• [Document excerpt]
Let me know if you have any other questions,
Take care,
Justus
March 8, 2009 at 8:43 pm
Sofie
Hi Justus,
I hope this is the information you need:
Total number of cases: 40 (population)
The number of cases I calculated kappa for: 18
Percent of overall agreement:
0,680 – 0,660 – 0,675 – 0,745 – 0,740 – 0,880 – 0,865 – 0,960 – 0,975 – 0,650 – 0,655 – 0,635 – 0,745 – 0,800 – 0,905 – 0,955 – 0,970 – 0,990
Number of categories: 2
Confidence interval I would like to calculate: 95 %
Thanks for your help!
Sofie
March 10, 2009 at 1:37 am
Justus Randolph
Hi Sofie,
One more thing–how many raters were there?
Justus
March 12, 2009 at 12:06 am
Sofie
There were 5!
March 12, 2009 at 1:54 am
Justus Randolph
Hi Sofie,
I’m still have a little problem making sense of this. I figured that using the 18 percent of overall agreements you gave, I could average those to get the overall percent of overall agreement? But, I’m not sure if that is right. I figured that the percent of overall agreement was 80.4722, but it seems to me that the percent of overall agreement should be a factor of 180 (With five raters, there are ten possibilities for agreement per case:1-2, 1-3, 1-4, 1-5, 2-3, 2-4, 2-5, 3-4, 3-5, 4-5. 10 possibilities * 18 cases = 180 possibilities). I need to figure out, out of the 180 possibilities for agreement in your data set, how many agreements there actually were.
When you use the Online Kappa Calculator for your data set that has 18 cases (drawn from a sample of 40 cases), 5 raters, and 2 categories, what are the specific values for percent of overall agreement, fixed-marginal and free-marginal kappa?
March 15, 2009 at 3:43 am
Sofie
Hi Justus,
I think there must have been a misunderstanding from my side. I’ll explain the whole situation: 5 raters examinated 18 ribs (rib 2-10 right and rib 2-10 left) of 40 people. For each rib, the 5 raters chose whether there was a blockade “yes” or “no” (=2 categories). Then I calculated the Fleiss’ kappa and the Free-marginal kappa for each rib.
So, I calculated 18 times the Fleiss’ and Free-marginal kappa but for each rib, there where 40 cases.
So for each rib:
Total number of cases: 40 (population)

• [Check your understanding]
- a) Decide whether each statement agrees with the kappa forum thread, answering yes or no and quoting the words of the thread that settle it: (i) Sofie reported that there were five raters; (ii) Justus counted fifteen possibilities for agreement per case with five raters; (iii) Sofie calculated kappa only once, for all ribs together.
- b) Write the next part of the kappa forum thread, picking up after its final line.
The material that follows this kappa thread is not needed.

• [Extracted records]
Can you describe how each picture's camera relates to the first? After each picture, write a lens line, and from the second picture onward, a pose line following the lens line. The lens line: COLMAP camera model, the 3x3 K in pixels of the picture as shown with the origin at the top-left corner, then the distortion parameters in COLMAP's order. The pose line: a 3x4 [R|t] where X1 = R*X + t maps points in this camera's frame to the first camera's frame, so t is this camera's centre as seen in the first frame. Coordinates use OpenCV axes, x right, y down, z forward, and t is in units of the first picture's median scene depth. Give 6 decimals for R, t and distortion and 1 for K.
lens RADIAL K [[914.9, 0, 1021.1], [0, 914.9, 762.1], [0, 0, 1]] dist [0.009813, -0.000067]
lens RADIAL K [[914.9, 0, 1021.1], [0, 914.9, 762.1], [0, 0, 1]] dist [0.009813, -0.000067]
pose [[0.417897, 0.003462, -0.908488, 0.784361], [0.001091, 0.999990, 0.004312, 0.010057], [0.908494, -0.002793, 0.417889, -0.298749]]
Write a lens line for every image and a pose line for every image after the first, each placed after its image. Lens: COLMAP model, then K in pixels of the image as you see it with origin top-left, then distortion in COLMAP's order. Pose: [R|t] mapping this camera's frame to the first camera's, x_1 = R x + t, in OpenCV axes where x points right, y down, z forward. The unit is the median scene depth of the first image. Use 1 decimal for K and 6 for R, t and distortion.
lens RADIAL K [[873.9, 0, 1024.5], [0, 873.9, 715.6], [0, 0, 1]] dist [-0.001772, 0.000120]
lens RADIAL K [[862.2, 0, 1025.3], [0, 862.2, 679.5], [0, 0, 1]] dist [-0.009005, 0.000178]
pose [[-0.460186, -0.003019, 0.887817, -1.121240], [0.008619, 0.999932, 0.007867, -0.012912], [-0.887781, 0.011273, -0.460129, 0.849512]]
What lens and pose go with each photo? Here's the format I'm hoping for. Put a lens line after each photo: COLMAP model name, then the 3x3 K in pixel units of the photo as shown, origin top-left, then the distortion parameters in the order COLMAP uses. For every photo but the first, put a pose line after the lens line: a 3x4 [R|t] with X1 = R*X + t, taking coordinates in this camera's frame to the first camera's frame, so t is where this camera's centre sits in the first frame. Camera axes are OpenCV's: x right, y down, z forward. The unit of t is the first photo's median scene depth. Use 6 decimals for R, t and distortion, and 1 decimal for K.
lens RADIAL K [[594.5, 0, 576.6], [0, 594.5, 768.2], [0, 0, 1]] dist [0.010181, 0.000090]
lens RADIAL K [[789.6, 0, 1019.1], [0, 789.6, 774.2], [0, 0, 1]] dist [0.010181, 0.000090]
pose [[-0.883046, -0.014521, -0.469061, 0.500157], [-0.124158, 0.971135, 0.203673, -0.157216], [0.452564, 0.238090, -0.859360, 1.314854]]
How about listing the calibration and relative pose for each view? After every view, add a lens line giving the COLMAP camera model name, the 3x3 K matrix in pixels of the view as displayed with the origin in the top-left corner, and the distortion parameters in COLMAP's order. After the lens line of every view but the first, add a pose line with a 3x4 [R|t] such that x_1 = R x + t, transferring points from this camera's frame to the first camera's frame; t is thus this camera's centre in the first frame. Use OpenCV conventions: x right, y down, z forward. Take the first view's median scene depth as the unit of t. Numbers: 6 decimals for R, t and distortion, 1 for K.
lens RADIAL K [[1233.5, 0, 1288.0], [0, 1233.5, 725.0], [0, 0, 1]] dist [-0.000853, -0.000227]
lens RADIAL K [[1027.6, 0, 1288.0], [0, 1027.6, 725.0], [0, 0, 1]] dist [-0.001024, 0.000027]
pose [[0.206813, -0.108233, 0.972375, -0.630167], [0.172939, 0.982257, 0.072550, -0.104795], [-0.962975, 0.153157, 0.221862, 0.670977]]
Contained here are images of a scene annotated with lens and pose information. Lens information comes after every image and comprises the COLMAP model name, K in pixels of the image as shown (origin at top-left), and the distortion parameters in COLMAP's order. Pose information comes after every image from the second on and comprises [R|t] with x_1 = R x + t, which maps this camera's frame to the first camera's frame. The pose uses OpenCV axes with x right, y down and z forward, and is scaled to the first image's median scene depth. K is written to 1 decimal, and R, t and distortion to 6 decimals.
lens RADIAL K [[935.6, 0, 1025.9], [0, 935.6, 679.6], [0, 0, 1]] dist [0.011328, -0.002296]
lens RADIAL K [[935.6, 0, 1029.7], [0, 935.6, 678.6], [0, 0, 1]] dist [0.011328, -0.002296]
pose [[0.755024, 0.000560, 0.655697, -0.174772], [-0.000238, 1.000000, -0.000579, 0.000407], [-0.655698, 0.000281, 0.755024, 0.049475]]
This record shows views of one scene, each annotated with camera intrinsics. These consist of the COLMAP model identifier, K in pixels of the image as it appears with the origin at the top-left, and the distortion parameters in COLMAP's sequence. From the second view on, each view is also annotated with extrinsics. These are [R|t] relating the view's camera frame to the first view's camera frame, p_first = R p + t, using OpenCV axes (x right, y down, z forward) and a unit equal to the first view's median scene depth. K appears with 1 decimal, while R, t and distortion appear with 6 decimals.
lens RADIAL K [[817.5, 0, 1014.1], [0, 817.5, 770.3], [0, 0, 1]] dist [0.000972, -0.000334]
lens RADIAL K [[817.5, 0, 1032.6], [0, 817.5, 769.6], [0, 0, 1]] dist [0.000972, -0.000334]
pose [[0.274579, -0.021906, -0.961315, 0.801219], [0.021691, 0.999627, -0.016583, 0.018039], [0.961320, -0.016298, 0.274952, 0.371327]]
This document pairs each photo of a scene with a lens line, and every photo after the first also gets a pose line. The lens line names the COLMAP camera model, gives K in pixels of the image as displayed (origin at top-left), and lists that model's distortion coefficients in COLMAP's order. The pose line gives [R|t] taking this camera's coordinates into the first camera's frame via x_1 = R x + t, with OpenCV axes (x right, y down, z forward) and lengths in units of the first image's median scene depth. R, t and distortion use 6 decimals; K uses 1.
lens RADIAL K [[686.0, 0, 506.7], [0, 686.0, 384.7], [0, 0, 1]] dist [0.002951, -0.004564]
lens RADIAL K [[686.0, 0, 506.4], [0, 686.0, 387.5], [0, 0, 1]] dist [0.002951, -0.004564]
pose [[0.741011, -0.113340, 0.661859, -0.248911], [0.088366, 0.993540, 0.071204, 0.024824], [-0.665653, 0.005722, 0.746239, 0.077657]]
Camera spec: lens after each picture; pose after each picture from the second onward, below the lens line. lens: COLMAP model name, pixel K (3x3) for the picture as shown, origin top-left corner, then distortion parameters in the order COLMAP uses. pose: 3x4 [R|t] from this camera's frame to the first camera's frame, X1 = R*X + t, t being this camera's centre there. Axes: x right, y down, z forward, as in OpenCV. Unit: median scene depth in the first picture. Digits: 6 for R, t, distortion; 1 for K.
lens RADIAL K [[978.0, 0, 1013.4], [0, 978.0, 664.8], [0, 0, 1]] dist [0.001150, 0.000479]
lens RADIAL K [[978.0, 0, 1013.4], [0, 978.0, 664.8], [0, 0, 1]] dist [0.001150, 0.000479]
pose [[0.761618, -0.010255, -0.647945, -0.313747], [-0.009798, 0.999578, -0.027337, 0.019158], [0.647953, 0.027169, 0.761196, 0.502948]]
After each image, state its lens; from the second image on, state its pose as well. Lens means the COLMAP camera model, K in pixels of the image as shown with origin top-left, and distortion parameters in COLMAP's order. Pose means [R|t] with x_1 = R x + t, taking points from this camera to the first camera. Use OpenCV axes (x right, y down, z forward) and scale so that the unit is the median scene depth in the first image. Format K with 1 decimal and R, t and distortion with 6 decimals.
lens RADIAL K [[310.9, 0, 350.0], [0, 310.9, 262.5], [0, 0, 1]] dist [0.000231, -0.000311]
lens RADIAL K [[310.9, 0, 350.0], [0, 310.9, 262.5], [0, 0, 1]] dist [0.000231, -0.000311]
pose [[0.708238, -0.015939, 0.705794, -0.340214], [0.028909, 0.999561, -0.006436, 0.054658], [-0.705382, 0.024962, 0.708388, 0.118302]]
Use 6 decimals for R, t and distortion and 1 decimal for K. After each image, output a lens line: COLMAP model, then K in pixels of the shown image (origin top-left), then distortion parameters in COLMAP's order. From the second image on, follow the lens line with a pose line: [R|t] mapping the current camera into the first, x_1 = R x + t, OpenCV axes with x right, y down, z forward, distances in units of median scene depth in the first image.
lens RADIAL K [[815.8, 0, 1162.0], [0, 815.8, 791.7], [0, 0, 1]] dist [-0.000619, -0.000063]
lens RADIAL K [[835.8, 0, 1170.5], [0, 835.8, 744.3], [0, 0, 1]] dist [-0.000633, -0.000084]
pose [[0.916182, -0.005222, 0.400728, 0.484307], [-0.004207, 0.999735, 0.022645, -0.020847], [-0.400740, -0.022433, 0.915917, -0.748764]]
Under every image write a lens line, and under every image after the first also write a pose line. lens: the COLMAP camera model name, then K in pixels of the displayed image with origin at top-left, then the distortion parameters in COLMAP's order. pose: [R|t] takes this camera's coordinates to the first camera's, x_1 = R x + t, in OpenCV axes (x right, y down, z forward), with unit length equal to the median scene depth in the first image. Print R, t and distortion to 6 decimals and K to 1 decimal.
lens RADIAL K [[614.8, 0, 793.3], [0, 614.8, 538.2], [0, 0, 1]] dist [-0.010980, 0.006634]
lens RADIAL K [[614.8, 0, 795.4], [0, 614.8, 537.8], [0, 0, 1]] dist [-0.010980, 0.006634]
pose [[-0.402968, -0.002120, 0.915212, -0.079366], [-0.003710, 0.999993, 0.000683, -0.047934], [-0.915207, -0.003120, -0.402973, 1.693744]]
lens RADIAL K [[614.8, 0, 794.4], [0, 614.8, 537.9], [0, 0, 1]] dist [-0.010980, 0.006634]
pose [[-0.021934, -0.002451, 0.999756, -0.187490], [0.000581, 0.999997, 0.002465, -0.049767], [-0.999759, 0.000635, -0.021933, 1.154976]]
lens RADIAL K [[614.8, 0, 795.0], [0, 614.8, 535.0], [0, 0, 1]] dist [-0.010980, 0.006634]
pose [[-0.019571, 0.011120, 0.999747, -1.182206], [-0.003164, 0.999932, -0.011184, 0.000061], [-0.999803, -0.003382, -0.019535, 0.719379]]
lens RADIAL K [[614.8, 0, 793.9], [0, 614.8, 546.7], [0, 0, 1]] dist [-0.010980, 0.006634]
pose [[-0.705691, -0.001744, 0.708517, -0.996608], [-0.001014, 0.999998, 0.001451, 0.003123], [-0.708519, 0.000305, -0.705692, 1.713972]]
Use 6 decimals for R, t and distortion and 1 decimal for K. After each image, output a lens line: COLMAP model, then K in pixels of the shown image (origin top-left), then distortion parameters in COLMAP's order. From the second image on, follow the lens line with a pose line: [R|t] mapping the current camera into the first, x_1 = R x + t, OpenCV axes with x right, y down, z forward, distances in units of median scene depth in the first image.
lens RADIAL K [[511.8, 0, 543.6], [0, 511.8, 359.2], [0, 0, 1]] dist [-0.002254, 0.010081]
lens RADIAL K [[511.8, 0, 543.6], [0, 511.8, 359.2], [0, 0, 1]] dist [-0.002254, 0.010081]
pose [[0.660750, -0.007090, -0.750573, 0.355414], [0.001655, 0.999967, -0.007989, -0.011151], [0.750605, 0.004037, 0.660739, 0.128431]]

• [Results in order]
- a)
(i) Yes: "There were 5!"
(ii) No: "With five raters, there are ten possibilities for agreement per case"
(iii) No: "So, I calculated 18 times the Fleiss’ and Free-marginal kappa but for each rib, there where 40 cases."

- b)
Number of categories: 2
Confidence interval I would like to calculate: 95 %
Number of Raters: 5
Percent of overall agreement:
rib 2 right= 0,680
Rib 3 right = 0,660
Rib 4 right = 0,675
Rib 5 right = 0,745
Rib 6 right = 0,740
Rib 7 right = 0,880
Rib 8 right = 0,865
Rib 9 right = 0,960
Rib 10 right = 0,975
Rib 2 left = 0,650
Rib 3 left = 0,655
Rib 4 left = 0,635
Rib 5 left = 0,745
Rib 6 left = 0,800
Rib 7 left = 0,905
Rib 8 left = 0,955
Rib 9 left = 0,970
Rib 10 left = 0,990
Sofie
March 27, 2009 at 6:49 am
jrandolp
Hi Sofie,
Sorry for taking so long to get back to you. It’s been a really hectic week, or two.
Now I’ve got a good sense for what your data set is like. However, I’m not entirely sure what population you mean to make inferences about. If you still need help after reading my explanations below send me an e-mail (justus@randolph.name) and we can set up an appointment for me to do some statistical consulting for you, if you desire. I’m happy to write this long explanation here because it might have value for Online Kappa Calculator users in general.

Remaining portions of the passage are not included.